To meet its zero trust security requirements, the U.S. government needs to recommend the implementation of a zero trust-compliant encryption approach that closes this long-known gap and addresses the data security risks that are the primary target of modern attacks such as ransomware or intellectual property theft.

Meeting Zero Trust Data Security Goals with Application-layer Encryption

Application-layer encryption (ALE) enables a more granular and effective approach to data at-rest encryption, than full-disk or database encryption. Instead of encrypting data in bulk, ALE allows an application to manage its own encryption, making it possible to tailor encryption to the unique security needs of the application’s data and subsequently the users that have access to those applications.

ALE Enables Granular Data Encryption

The White House’s zero trust initiative requires the granular encryption made possible by ALE.  As stated in the memo, encryption doesn’t protect data at rest if an attacker exploits a system or database that stores sensitive data.

The OPM breach, which exposed the personal data of millions of federal employees and contractors, is a classic example of where full disk or database encryption, if used, would have done nothing to mitigate the data breach. According to Andy Ozment, the Assistant Secretary in the Office of Cybersecurity and Communications at the DHS, “If the adversary has the credentials of a user on the network, they can access data even if it’s encrypted just as the users on the network have to access data. That did occur in this case. Encryption in this instance would not have protected this data.”

These limitations are only true for full-disk and database encryption, where the need for access to any data on the disk or in the database provides access to all of the data. With ALE, it is possible to implement attribute or role-based access controls providing access to data on a case-by-case basis determined by specific attributes or an employee’s role within the organization and their data access needs. The right to access a list of current employees should not automatically translate to the ability to access their social security numbers, fingerprints, and answers to a questionnaire designed to determine suitability for a security clearance.

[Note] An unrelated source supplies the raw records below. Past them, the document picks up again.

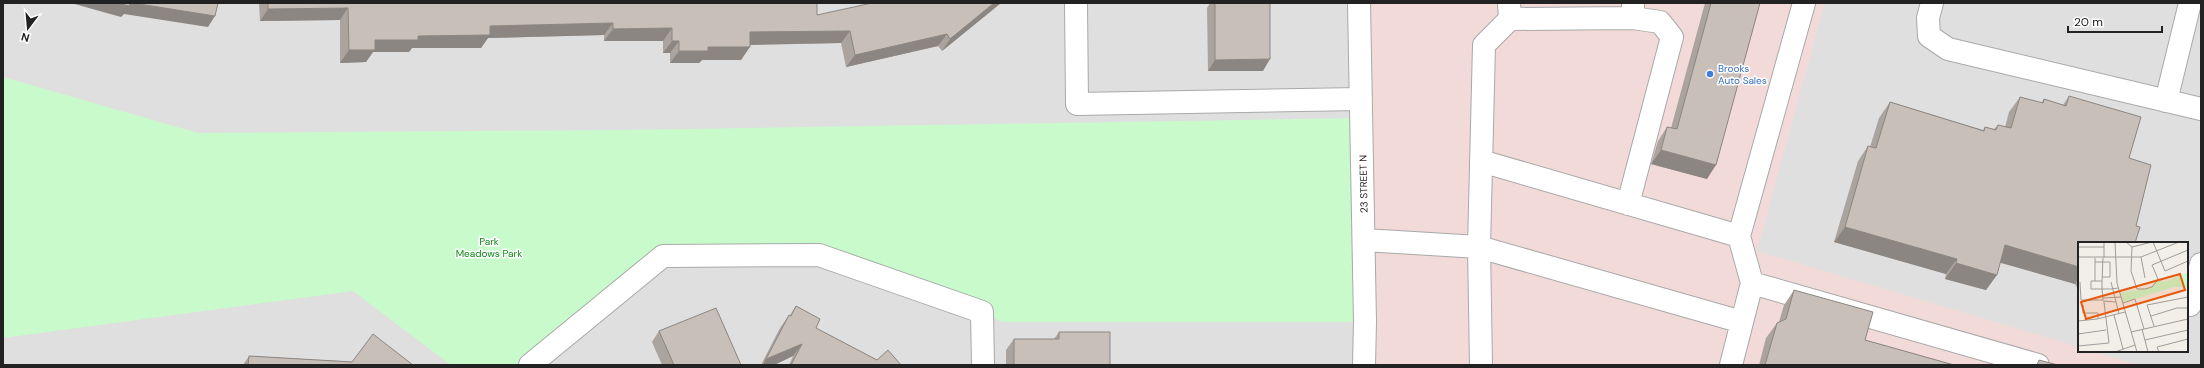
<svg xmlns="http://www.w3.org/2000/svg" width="2204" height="368" font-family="'DM Sans',sans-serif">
<rect width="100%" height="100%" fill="#f2efe9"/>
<path fill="#e0dfdf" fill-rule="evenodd" d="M3,3H2201V365H3ZM2079,243H2187V351H2079Z"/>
<path fill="#f2dad9" d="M1359,3H1825L1757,251L2079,347V351H2091L2138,365H1364Z"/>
<path fill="#c8facc" d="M3,77L198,133L625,130L1361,118L1365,322H1002L982,312L819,255L663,256L530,365H451L353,291L3,338Z"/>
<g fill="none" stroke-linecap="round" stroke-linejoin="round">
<g stroke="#a9a9a9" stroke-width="24">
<path id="minor" d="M1076,3L1077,104L1361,99
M1359,3L1365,322L1364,365
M1932,3L1928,18L1929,36L1948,49L2201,109
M1510,19L1633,18V4
M2166,101L2190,3
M1481,161L1739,236L1752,283
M1628,204L1672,37L1660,22L1633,18
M1739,236L1804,3
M1364,240L1479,247L1742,322
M2190,305L2201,264
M530,365L663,256L819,255L982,312L983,365
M1481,365L1479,247L1484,45L1510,19L1509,3
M1731,365L1752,283L2038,365"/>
</g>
<use href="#minor" stroke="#fff" stroke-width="22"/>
</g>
<path fill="#aba49e" d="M259,3H817V15L1001,3L942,51L938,46L846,67L841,43L750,45L741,60H702L699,63H670V53H663V41H604V35L488,38L481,48H412L409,52H373L366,62L340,63V20L260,21Z
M1210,3H1270L1263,71H1208L1207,8Z
M1705,3H1760L1707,179L1651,164L1658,141L1667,127L1671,128Z
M2069,96L2079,243V291L2075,284L2000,262L1986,290L1945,279L1946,274L1834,242L1858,161L1868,146L1870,147L1879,118L1890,102L1983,130L1985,127L1994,129L1998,125L2005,127L2009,112L2020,97L2041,103L2044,99L2063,105Z
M1794,290L1865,340L1954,365H1759L1766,338L1777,323L1779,322L1784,305Z
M796,306L816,328L877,360L901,365H789L793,356L774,365H761L780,328L789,315H790Z
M659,331L741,365H662L652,342Z
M1059,332L1110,365H1006V350L1014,339H1054Z
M249,356L413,365H243Z"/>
<path fill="#8b8681" d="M71,3H133L215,16L208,27L124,14L121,17Z
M994,3H1001L942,51L950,39Z
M348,8L340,20L260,21L268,9Z
M613,23L604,35L488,38L481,48H412L409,52H373L366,62L340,63L349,50L375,40L418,36L490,26Z
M672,28L663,41H604L613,29Z
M850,31L841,43L741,45L750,32Z
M947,34L938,46L846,67L855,55Z
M672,41H679L670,53H663Z
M708,47H750L741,60H702L699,63H670L679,51Z
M1270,59L1263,71H1208L1215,60Z
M1661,150L1716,165L1707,179L1651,164Z
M1845,227L1957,259L1946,274L1834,242Z
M2005,245L2079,267V278L2075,284L1994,261Z
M1956,263L1997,275L1986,290L1945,279Z
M802,344L793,356L774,365H763L766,359Z"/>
<path fill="#c7bfb8" stroke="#8b8681" d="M118,3H130L129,6Z
M133,3H218L215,16Z
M268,3H817V15L872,3H994L950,39L947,34L855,55L850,31L750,32V47H708V51H679V41H672V28L613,29V23L490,26V35L418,36V40H375V50H349L348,8L268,9Z
M1215,3H1270V59L1215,60Z
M1711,3H1760L1716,165L1661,150L1667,127L1677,129Z
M2069,96L2141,117L2129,158L2151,165L2136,226L2140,227L2135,243H2079V267L2005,245L1997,275L1956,263L1957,259L1845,227L1868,146L1876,148L1890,102L1984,131L1985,127L1996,130L1998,125L2011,128L2020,97L2043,103L2044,99L2066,106Z
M1794,290L1873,312L1865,340L1954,365H1765L1777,323L1786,319Z
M796,306L820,319L816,328L877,360L888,350L901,365H791L802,344L766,359L789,315L791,316Z
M716,308L741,365H674L659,331Z
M1059,332H1110V365H1014V339H1059Z
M373,334L413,365H248L249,356L352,362Z
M2039,360L2058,365H2037Z"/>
<circle fill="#3f7fe0" stroke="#fff" stroke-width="1.5" cx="1710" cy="74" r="4"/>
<g text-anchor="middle" stroke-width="3" stroke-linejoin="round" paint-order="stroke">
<g font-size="10" fill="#366cbe" stroke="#fff" text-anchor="start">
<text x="1718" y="72">Brooks<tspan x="1718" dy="12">Auto Sales</tspan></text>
</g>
<g font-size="10" fill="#222" stroke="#fff">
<text transform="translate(1363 184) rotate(-91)" y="4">23 STREET N</text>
</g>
<g font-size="10" fill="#0c8416" stroke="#fff">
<text x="489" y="245">Park<tspan x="489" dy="12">Meadows Park</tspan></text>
</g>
</g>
<g transform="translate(2078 242)">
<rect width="110" height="110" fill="#f2efe9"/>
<path d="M110,30V45H96L44,61L42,51L74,45L80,37L87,40Z" fill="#c8facc"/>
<path fill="none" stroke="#9f9d99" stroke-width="1" d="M37,0L39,41L59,110M48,0L54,5L74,0M75,0L87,29L110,19M0,5H26M54,5L53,29L59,47H67L74,45L80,37L74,23L110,8M0,15H63L101,0M63,15L67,36M17,16V39M26,16V0M17,20H32V35H24M24,39L25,16M2,40L3,58H25L24,47V39H13V47H33L40,46M33,40L41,72M25,56L43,55M25,59L38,60M45,61L57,57L66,87M5,63V71H20V77M36,73L45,107M73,74L99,66H110M0,79L19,77L47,70M76,84L69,63L110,55M64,87L70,110M53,90L110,77M0,92L28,88M0,97V110M67,98L110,88M0,104L31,101L26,60M37,110L57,103M81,110L79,105L110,97"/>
<path fill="#e8590c" fill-opacity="0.15" stroke="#e8590c" stroke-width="2" d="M102,32L107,48L8,77L3,60Z"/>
<rect width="110" height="110" fill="none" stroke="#222" stroke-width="2"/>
</g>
<rect width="2204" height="368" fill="none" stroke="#222222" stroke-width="8"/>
<g transform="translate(28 28) rotate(196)" stroke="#ffffff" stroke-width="3" paint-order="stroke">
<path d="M0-3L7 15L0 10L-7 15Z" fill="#222222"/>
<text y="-6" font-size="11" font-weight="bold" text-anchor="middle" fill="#222222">N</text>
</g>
<path d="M2068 26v6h94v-6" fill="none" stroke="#222222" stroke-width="2"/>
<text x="2074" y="26" font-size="12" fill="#222222" stroke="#ffffff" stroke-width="3" paint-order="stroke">20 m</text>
</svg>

Deploying Strong Encryption to Legacy Systems

While full-disk or database encryption would not have helped with the OPM breach, these solutions were not in place at all. The stated reason for this was, “that the agency’s IT infrastructure didn’t necessarily support modern encryption technologies.”

While this may be true for large-scale full-disk and database encryption solutions, ALE encryption can be “bolted on” with minimal impact on existing systems, as it integrates directly into the application and doesn’t require changes to the storage layer (e.g., databases, data warehouses, etc.). ALE can be implemented by integrating a lightweight encryption library, a few lines of code, and integrated key management and logging can be leveraged and managed using a cloud-based system.

This approach to encryption and key management meets the directive’s requirements to “use key management tools to create a trustworthy audit log that documents attempts to access that data.”  In contrast, full-disk and database encryption only prove that a user has access to a system or database as a whole, with no visibility into the individual files and records within it. Nor do they generally leverage unique encryption keys for specific data sets or users.

The Future of Federal Zero Trust Security

The White House’s Zero Trust Directive is an exciting new step towards improving the cybersecurity of the federal government and the nation’s most sensitive data. We look forward to seeing what new guidance emerges and how government agencies implement the requirements in this newest White House cybersecurity directive.